People act as though the concept of the thought police is a bad thing, but it would actually be really useful if there were an authority that could pull you over to ask “Do you know how stupid you were going just now?”
Ace of Base and the Lords of Acid meet in a bar and neutralize each other
Would an Egyptian doctor who specializes in the spine be called a Cairopractor?
He really should be.
As an imaginary forensic pathologist I’m pretty disappointed in how many full fingerprints I left on the scotch tape while wrapping presents.
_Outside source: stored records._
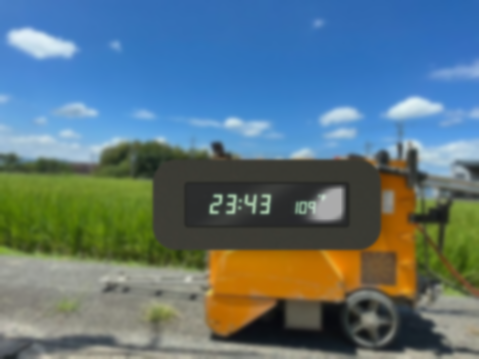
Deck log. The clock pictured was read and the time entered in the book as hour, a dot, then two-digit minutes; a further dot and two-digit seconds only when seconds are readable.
23.43
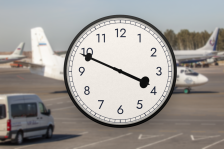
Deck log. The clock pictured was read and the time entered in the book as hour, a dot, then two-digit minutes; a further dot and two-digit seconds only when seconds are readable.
3.49
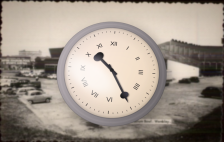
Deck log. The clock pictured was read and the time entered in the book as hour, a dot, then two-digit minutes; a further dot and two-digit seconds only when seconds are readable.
10.25
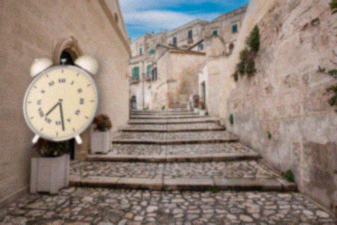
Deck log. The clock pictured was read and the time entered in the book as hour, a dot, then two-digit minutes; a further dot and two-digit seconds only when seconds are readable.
7.28
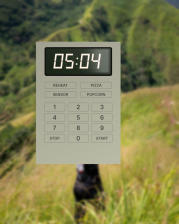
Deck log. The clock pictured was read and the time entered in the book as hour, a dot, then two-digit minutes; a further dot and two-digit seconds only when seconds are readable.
5.04
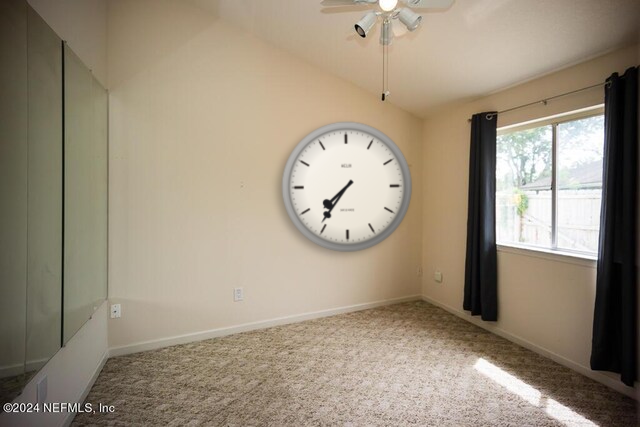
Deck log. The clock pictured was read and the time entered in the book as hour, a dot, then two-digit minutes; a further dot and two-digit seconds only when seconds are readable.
7.36
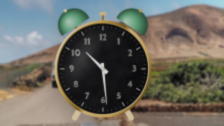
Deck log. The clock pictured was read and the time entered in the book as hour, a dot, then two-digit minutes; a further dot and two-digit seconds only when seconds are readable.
10.29
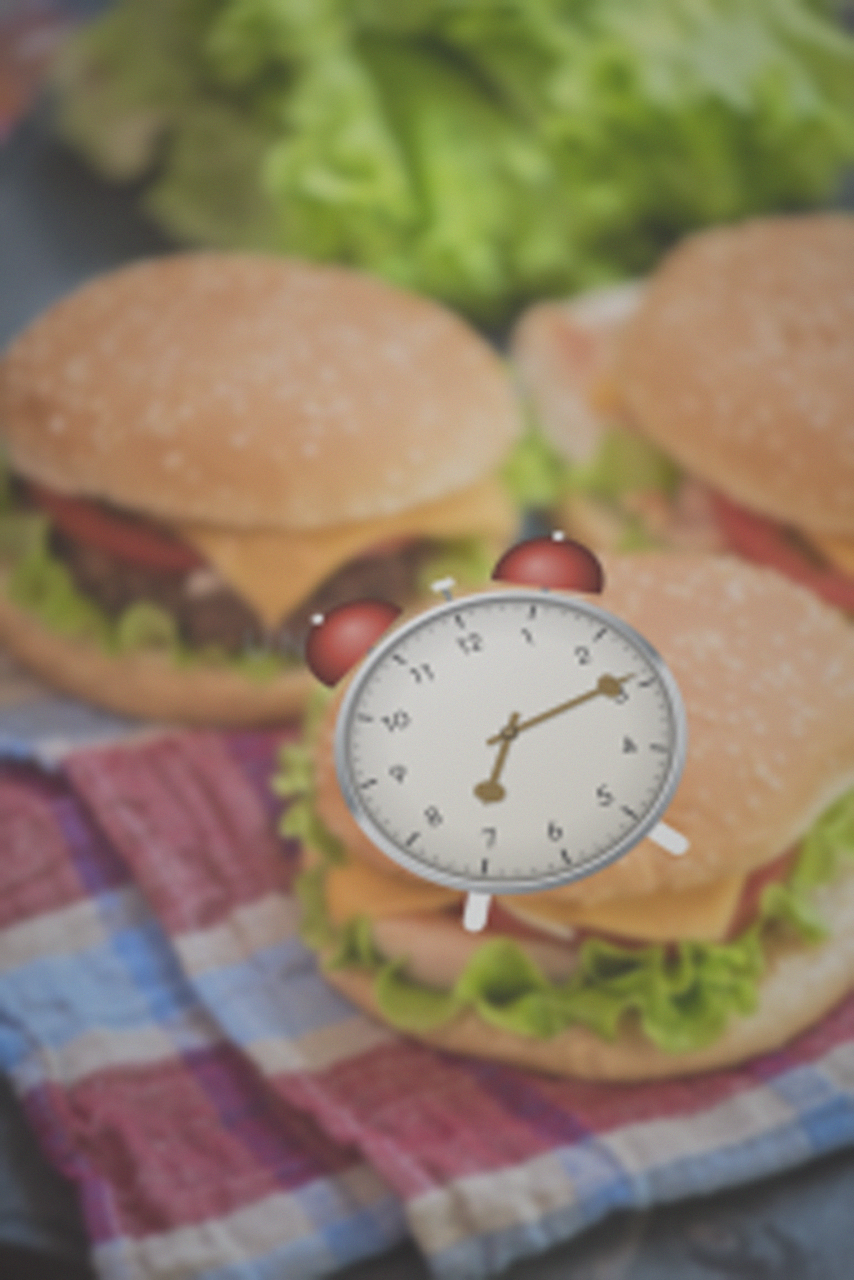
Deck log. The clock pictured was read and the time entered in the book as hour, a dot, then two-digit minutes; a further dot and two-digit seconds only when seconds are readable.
7.14
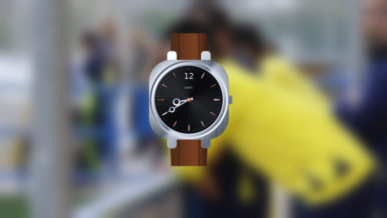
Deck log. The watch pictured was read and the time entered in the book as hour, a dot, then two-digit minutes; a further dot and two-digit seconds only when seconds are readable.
8.40
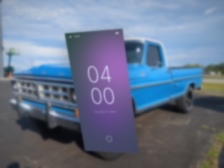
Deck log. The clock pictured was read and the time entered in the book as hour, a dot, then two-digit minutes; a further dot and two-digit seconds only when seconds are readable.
4.00
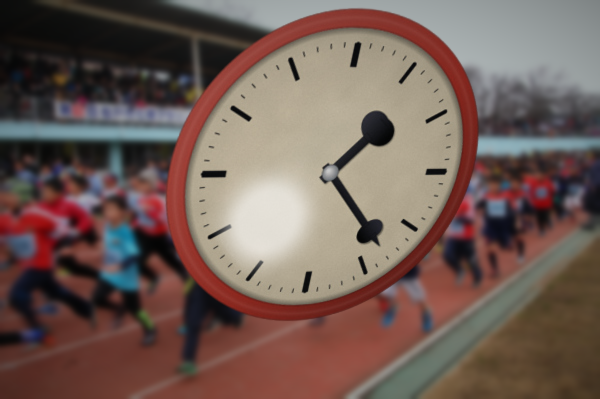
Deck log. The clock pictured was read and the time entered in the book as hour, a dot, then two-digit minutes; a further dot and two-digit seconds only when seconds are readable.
1.23
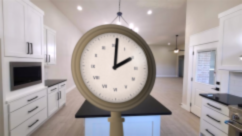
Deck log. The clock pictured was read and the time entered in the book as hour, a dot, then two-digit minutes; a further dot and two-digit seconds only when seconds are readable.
2.01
Me: So then, He-Man & Skeletor come to terms with their feelings and make out.
Priest: Again, writing fan fiction isn’t necessarily a sin
WIFE:The pinata is in the tree out back
ME:Huh? I sent the kids to the one in front
W:What one in front?
*angry bees are just everywhere*
God making Khaki
God: I want a material that can be dressed up or dressed down
Angel: Nice!
G: But it shows every pee drip
A: Hilarious!
Gets 5 hours of sleep: Wow I’m tired
Gets 8 hours of sleep: Wow I’m tired and I’m late for work
Interviewer: What are you passionate about? I want someone who’s full of passion. Passion is so motivational.
Me: I’m passionate about a paycheque, sir.
“I’m hungry” Fridge: “I got nothin.” Cabinet: “Bitch, don’t look at me.” Freezer: “LOL. You like ice?”
I carry an extra fish stick behind my ear like a Marlboro.
Young people of today will never know the joy of having a cassette stuck in the car stereo & listening to the same 12 songs for 20 years.
We weren’t going to post a joke about mail, but sometimes you just gotta send it.
Me: ‘I need to lose some weight.’
Fries: ‘Let’s do it together.’
Dudes wash, shampoo, condition & rinse in under three minutes while women take a shour.